Grußwort Matthias Lotzmann

Initiator und Künstlerischer Leiter der Barmer Bach-Tage

Sehr geehrte Damen und Herren, 

 

Mit der Überschrift der Kantate 249a von Johann Sebastian Bach grüße ich Sie herzlich: „Entfliehet, verschwindet, entweichet, ihr Sorgen“. Dieser Kantatentitel berührt zugleich das Motto der diesjährigen BARMER BACH-TAGE 2023. 

 

Als das Motto feststand, war die bevorstehende Verfinsterung durch Krieg und der Zwang zur Neuformulierung der Lage in Europa noch nicht erkennbar. Seither überschlagen sich die Ereignisse, wacht ein ganzer Kontinent aus dem Traum einer trügerischen Sicherheit und Scheinwahrheiten auf. Der Glaube an das Bild von etwas, gepaart mit dem Unvermögen, die Dinge beim Namen zu nennen und Partikularinteressen zurückzustellen, haben gravierende Folgen für alle. Die Zivilgesellschaften sind seither einem Stresstest nach dem anderen ausgesetzt, zum Teil als Kriegsmittel mit dem Ziel der Zersetzung, aggressiv inszeniert. Menschen werden zynisch zur Jongliermasse. Das Sterben Tausender scheint eingepreist zu sein. 

 

Wie fern und fremd erscheint uns dies? Wie sehr bedrängt es unsere Ansichten über Gut und Böse, wie sehr gerät auch das kulturelle Profil, für das wir stehen, unter Druck.  Das nun oft zu hörende „Nichts ist mehr wie es war!“ hat Folgen; auch für die Durchführbarkeit eines solch überschaubaren Projektes wie das der BARMER BACH-TAGE. Und so freue ich mich trotz des Ausbleibens erhoffter Unterstützung, Ihnen in diesem Frühjahr ein weiteres Mal die BARMER BACH-TAGE präsentieren zu dürfen.           

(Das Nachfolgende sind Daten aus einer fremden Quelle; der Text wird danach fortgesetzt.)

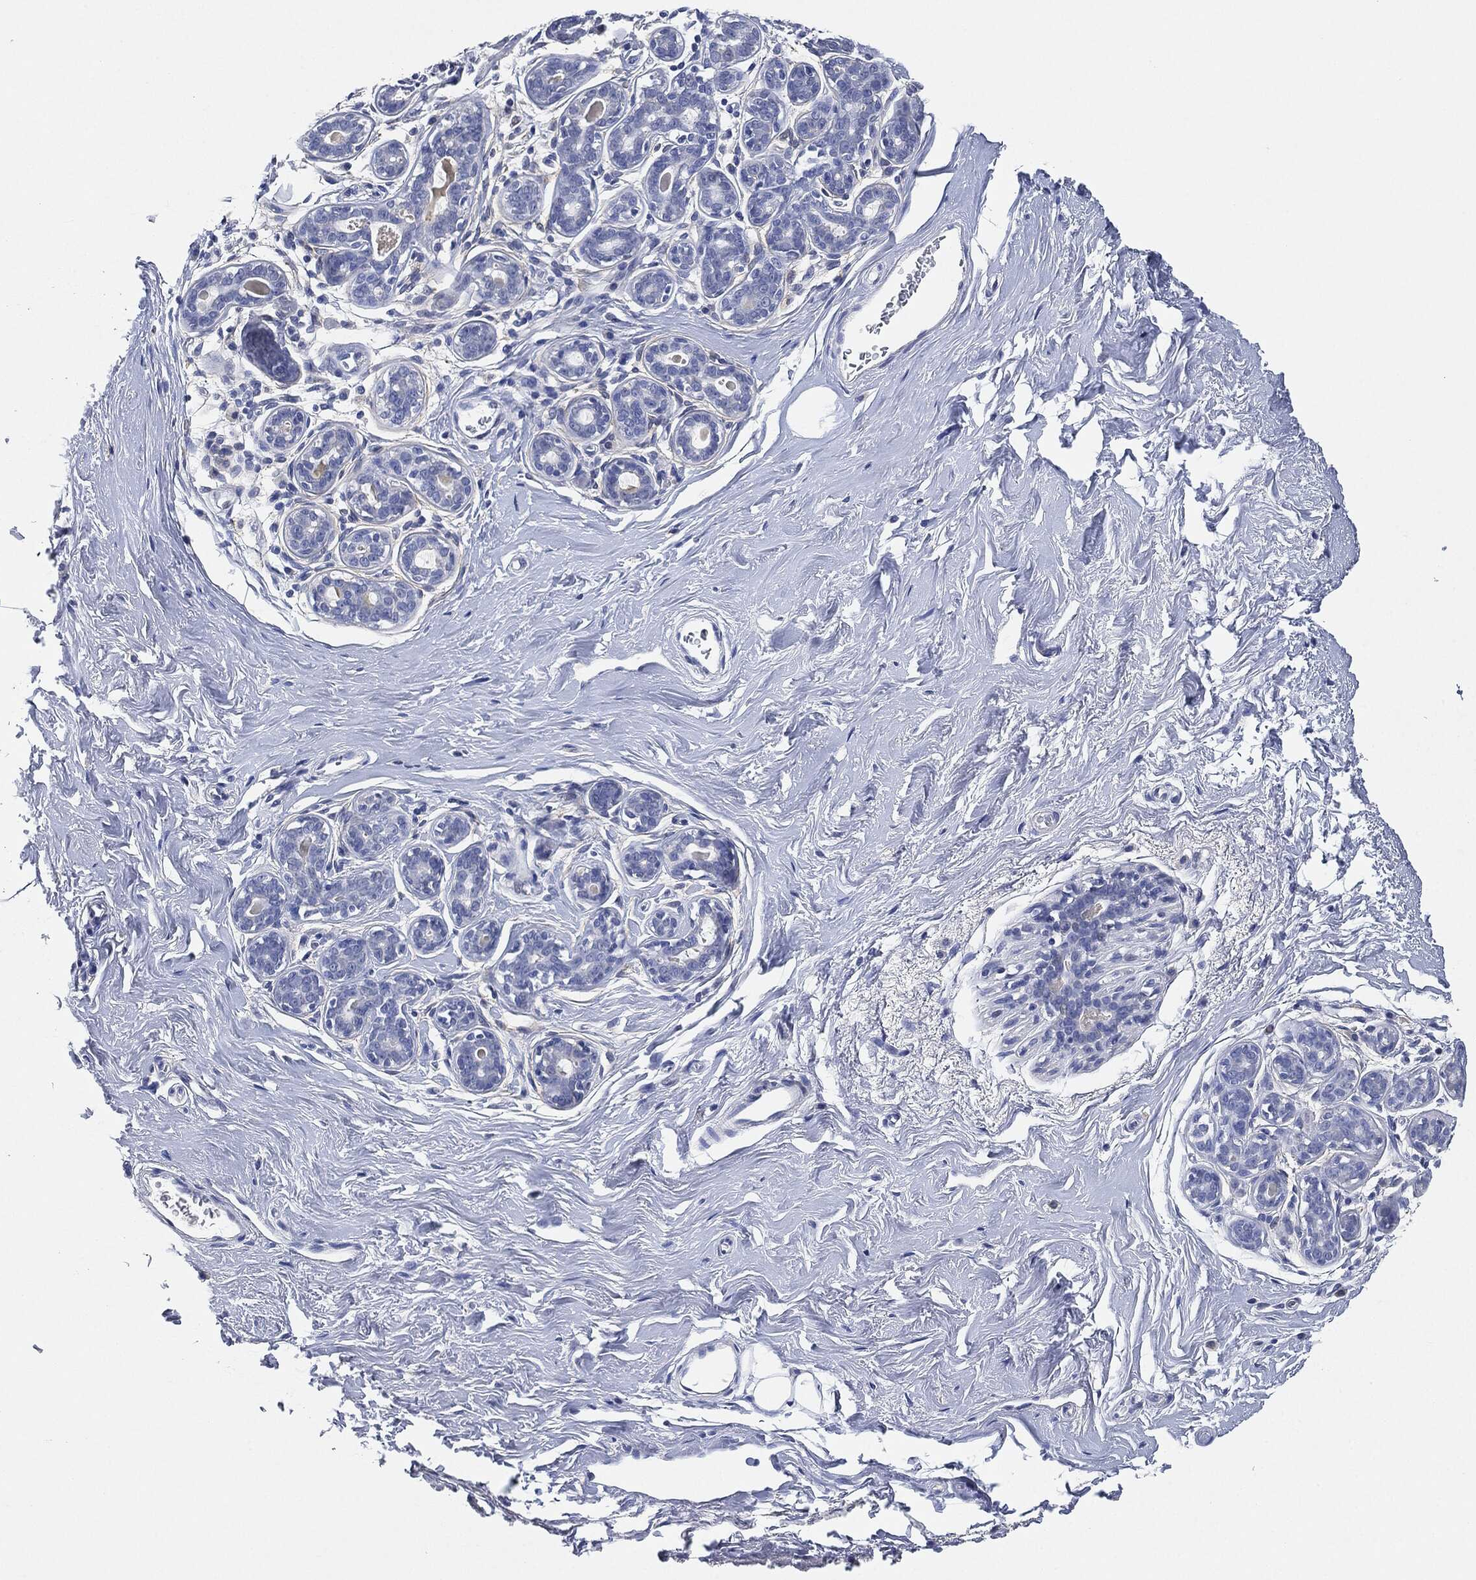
{"staining": {"intensity": "negative", "quantity": "none", "location": "none"}, "tissue": "breast", "cell_type": "Adipocytes", "image_type": "normal", "snomed": [{"axis": "morphology", "description": "Normal tissue, NOS"}, {"axis": "topography", "description": "Skin"}, {"axis": "topography", "description": "Breast"}], "caption": "Human breast stained for a protein using IHC shows no expression in adipocytes.", "gene": "NTRK1", "patient": {"sex": "female", "age": 43}}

                                                                                                                                      

Im Mai 1747 machte sich Johann Sebastian Bach auf Einladung Friedrich II. nach Berlin und Potsdam auf. Es sollte seine letzte größere Reise sein. Die neuesten musikalischen Errungenschaften des Königs sollte er inspizieren und viele neue Instrumente bespielen. Ein „königliches Thema“ gab es obendrein, anhand dessen sich der „Alte Bach“ in seiner Kunst unter Beweis stellen mochte. Es hat den Anschein, als wollte sich der noch einmal neu ausrichten und seine Fühler nach Preußen ausstrecken. Weg aus dem ungeliebten Leipzig? 

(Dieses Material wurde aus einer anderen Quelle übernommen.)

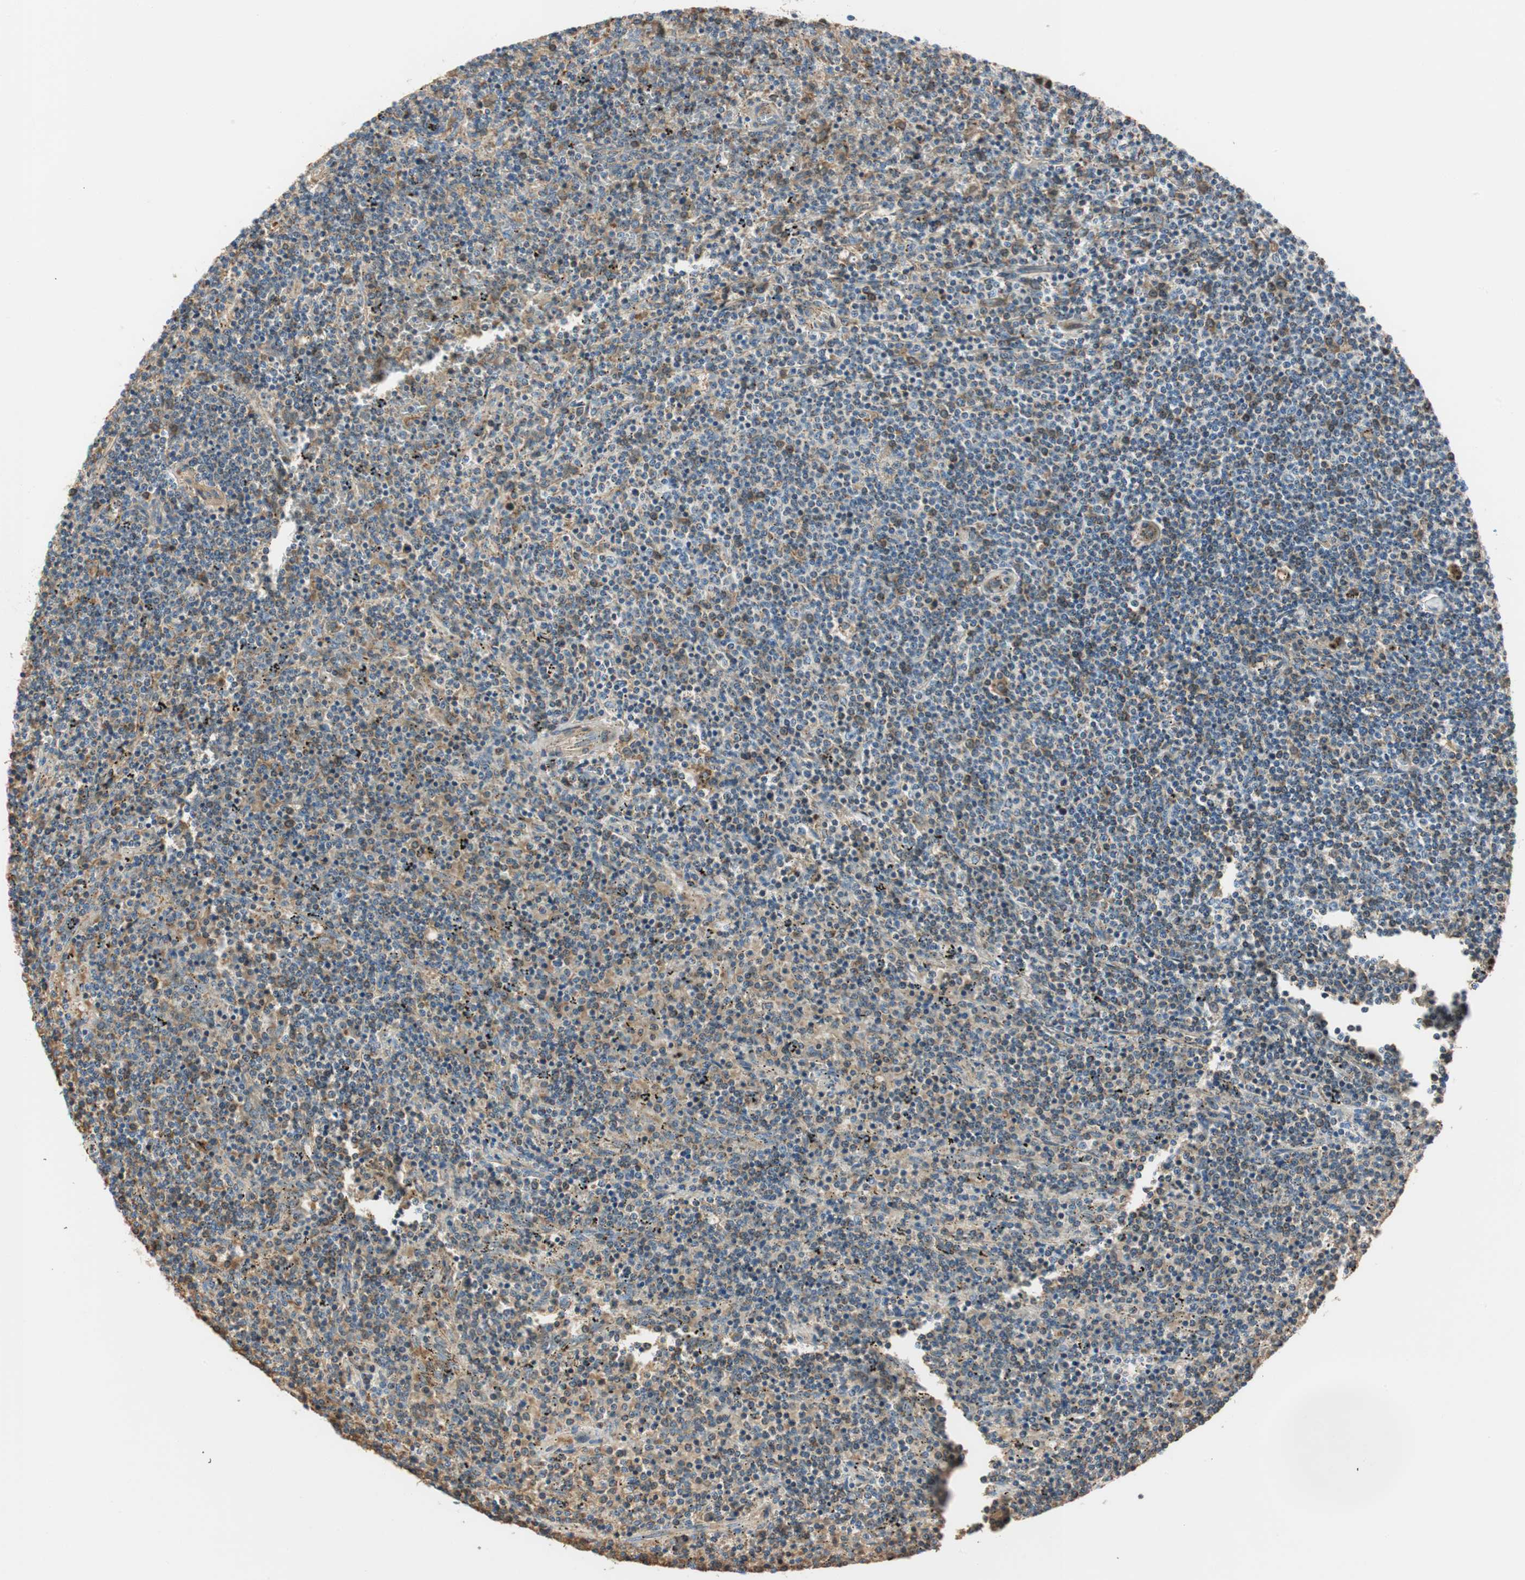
{"staining": {"intensity": "moderate", "quantity": "<25%", "location": "cytoplasmic/membranous"}, "tissue": "lymphoma", "cell_type": "Tumor cells", "image_type": "cancer", "snomed": [{"axis": "morphology", "description": "Malignant lymphoma, non-Hodgkin's type, Low grade"}, {"axis": "topography", "description": "Spleen"}], "caption": "Protein positivity by IHC displays moderate cytoplasmic/membranous positivity in approximately <25% of tumor cells in low-grade malignant lymphoma, non-Hodgkin's type.", "gene": "RORB", "patient": {"sex": "female", "age": 50}}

In jener Zeit, geprägt durch die Schlesischen Kriege, die Preußen ohne Not vom Zaun gebrochen hatte, und der brüchigen Friedensschlüsse am Vorabend des Siebenjährigen Krieges, verwirklicht der preußische König eine utopistische Idee in Form eines gestalteten Ortes und nennt ihn Sanssouci – Ohne Sorgen. Am 1. Mai 1747 findet die Einweihung des heute berühmten Weinbergschlosses statt. In eben jenen Tagen trifft Bach auf den kriegerischen König. Er, der Alte, der sich daran macht, sein kompositorisches Werk zu ordnen, trifft auf den, der sich Ruhm erst erwerben will. Die Utopie des Gedankens Sanssouci findet in Bachs Verneigung vor dem Monarchen eine Beantwortung; inhaltlich bewertet ist es eher eine Entgegnung – gemeint ist das Musikalische Opfer als das Ergebnis dieser Reise. In diesem Mai 1747 prallen zwei Welten aufeinander: die der okkupatorischen Staatserweiterung durch den König und die der vollkommenen Durchdringung der musikalischen Gesetze durch den Thomaskantor. Bachs Werk sollte überdauern. Eines der Konzerte, das „Kleine Concert“, ist insbesondere dieser Begegnung gewidmet. Es erklingen hier Werke des komponierenden Königs und des königlichen Komponisten.

 

Ganz im Mittelpunkt der diesjährigen BARMER BACH-TAGE aber steht die Aufführung der Johannespassion in ihrer Fassung von 1725. Bach strukturierte das Werk ein Jahr nach der Erstaufführung in der St. Thomae mittels Veränderungen so um, dass nicht mehr die Verherrlichung des Gottessohnes („Herr, unser Herrscher …“), sondern das menschliche Versagen und die dramatischen Ereignisse („O Mensch, bewein dein‘ Sünde groß“) im Zen-trum stehen. Auch für den Bachkenner ist die Zweitfassung eine interessante Höralternative. Die Aufführung des Werkes wird von zwei erhellenden Einführungsvorträgen eingerahmt und von zwei schulpädagogischen Projekten im Musik- und Religionsunterricht begleitet werden. Welchen Zugang haben junge Menschen heute zu diesem Werk? Wie können Heranwachsende Wege zu Johann Sebastian Bach finden?                 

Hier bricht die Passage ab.